> **BRIEF**:
Decide whether each statement agrees with the blog post about classroom storage drawers, answering yes or no and quoting the deciding words: (a) The writer's classroom has lockers for students. (b) The writer dislikes chair pouches because of durability issues. (c) The writer first saw the drawer idea used by the First Grade Teacher Lady.

(Beginning of EXTRACT TO READ)

Need a place to start? I love this resource from my friend Brooke Brown at Teach Outside the Box. Free Procedure Planner



Saturday, July 30, 2016

How I Solved a the MOST ANNOYING Traditional and Flexible Seating Problem

***This post contains affiliate links for Amazon. By purchasing an item on the Amazon site using these links , I will receive a small commission on your purchase.***

We all know that storage solutions are total teacher eye candy. I have a particular little storage idea for you today that makes my heart go all a-flutter.

I originally saw the First Grade Teacher Lady using a stack of drawers as storage for her student groups in this post. Below is a picture of how she has her groups set up. As soon as I saw this idea, I was obsessing over it.

They solve the problem in the classroom that annoys me THE MOST. The handing out materials problem. I cannot stand to waste time handing out common materials.

I really like that students will be able to access all materials without me having to hand them out or allow them all to get up and retrieve things for each activity. There is no teacher pain quite like students all rushing the counter for lined paper.

I also LOVE that the materials don't have to be stored inside their desks. Take dry erase markers, for example. I love using dry erase boards and markers for a quick assessment or as an easy option for every single student to participate. Except that... my students are ALWAYS using them inappropriately. It doesn't matter how many times we do a guided discovery to teach how to use the supply. Every. Single. Year. I have a few students who can't keep their marker in good shape. Or they lose it. Or the tip is mushed in to the point of being unusable.

Once I have had enough, I take the markers. I am forced to hand them out for each use (and we use them a ton). I get tired of handing them out. They keep them in desks, and the vicious cycle continues. With these little drawers, I allow them access, but not within easy reach. Win-win!
I am not the only one, right?

Another storage problem that these little babies solve is the fact that we have tiny desks with next to no storage. My room this year is a tight squeeze. I hate chair pouches because of durability issues. We have no lockers. Drawers will keep everything within easy reach! I especially like to have students sit in small groups, so having a group of four will make the drawers a perfect fit for desk arrangements.

(End of EXTRACT TO READ)
(Beginning of GIVEN DATA)

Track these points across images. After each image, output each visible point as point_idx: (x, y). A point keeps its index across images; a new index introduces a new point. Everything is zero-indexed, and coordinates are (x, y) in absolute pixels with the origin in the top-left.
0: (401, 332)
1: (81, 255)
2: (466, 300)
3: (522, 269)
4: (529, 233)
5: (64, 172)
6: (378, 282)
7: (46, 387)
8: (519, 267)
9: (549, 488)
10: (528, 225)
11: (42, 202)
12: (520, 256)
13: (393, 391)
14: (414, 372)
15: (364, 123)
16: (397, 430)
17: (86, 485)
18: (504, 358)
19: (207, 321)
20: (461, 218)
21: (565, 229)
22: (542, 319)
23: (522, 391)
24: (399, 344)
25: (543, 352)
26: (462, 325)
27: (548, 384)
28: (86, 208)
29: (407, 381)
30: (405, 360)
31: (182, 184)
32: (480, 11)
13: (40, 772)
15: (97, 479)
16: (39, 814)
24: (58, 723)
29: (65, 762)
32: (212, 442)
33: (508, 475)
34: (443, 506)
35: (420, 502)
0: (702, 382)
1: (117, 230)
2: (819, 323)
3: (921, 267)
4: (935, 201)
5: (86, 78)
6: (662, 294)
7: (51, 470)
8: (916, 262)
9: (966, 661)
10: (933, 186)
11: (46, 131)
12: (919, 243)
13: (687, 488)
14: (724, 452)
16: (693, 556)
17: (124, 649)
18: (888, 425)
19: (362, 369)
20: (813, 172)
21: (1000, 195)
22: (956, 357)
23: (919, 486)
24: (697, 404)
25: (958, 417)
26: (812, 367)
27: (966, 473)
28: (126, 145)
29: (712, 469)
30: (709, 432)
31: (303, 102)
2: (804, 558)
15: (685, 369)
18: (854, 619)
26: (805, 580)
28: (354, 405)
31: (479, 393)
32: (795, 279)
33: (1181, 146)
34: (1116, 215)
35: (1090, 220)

(End of GIVEN DATA)
(Beginning of GIVEN DATA)

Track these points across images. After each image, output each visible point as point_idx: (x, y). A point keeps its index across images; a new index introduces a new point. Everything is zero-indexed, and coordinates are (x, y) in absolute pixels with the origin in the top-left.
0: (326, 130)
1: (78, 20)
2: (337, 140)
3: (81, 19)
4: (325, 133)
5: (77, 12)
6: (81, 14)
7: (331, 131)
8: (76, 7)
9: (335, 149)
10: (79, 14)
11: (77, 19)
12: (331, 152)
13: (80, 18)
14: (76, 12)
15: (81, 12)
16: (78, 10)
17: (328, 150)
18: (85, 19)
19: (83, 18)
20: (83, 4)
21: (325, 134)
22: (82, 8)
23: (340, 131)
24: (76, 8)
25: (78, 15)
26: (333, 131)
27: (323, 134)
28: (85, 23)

(End of GIVEN DATA)
(Beginning of GIVEN DATA)

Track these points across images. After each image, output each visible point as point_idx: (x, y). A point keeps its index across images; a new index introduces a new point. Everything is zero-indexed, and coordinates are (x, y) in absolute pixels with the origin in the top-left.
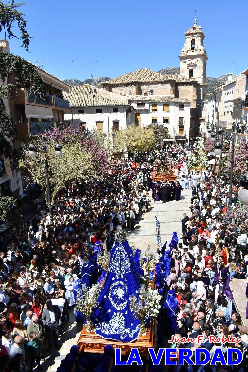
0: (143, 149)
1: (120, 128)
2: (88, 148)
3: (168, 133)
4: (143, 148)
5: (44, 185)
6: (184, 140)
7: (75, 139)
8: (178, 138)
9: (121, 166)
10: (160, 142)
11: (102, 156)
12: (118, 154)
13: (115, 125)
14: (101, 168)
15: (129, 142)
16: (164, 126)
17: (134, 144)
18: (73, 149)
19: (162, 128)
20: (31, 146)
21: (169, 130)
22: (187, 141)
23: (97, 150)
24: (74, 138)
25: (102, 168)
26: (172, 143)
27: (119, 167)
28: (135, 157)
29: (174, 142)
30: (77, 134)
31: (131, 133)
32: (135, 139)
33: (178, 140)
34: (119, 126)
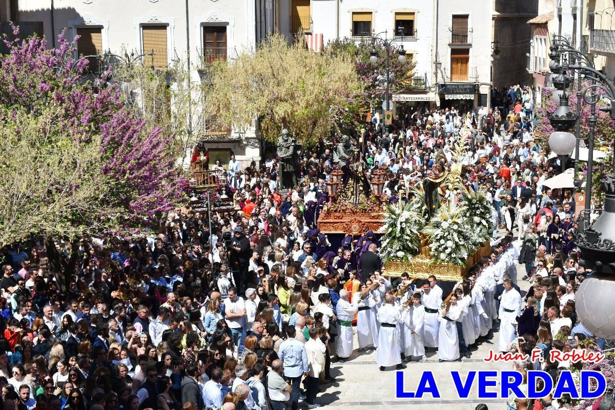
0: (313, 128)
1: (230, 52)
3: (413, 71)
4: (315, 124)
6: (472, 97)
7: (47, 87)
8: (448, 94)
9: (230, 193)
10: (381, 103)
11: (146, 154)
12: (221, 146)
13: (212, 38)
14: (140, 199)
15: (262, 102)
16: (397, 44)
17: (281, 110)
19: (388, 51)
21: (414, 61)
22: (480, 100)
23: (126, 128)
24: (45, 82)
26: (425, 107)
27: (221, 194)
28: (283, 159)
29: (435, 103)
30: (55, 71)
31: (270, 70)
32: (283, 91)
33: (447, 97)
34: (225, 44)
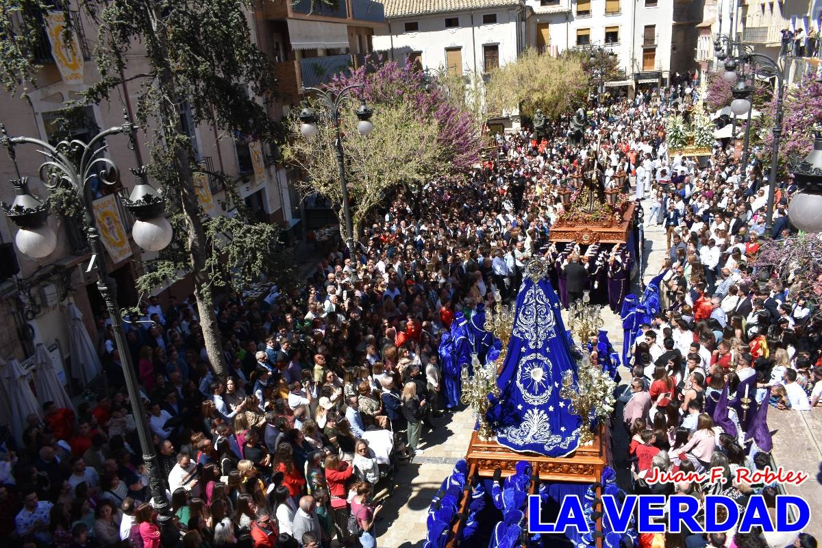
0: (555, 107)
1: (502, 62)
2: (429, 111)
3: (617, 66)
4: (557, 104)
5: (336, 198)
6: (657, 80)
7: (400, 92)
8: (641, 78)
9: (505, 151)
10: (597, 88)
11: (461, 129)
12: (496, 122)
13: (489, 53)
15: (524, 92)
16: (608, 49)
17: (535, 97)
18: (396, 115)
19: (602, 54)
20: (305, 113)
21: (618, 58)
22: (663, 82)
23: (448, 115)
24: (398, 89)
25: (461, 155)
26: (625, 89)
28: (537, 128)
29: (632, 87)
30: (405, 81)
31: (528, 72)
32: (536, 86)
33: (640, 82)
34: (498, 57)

(End of GIVEN DATA)

> **ANSWER SPACE**:
(a) No: "We have no lockers."
(b) Yes: "I hate chair pouches because of durability issues."
(c) Yes: "I originally saw the First Grade Teacher Lady using a stack of drawers as storage for her student groups"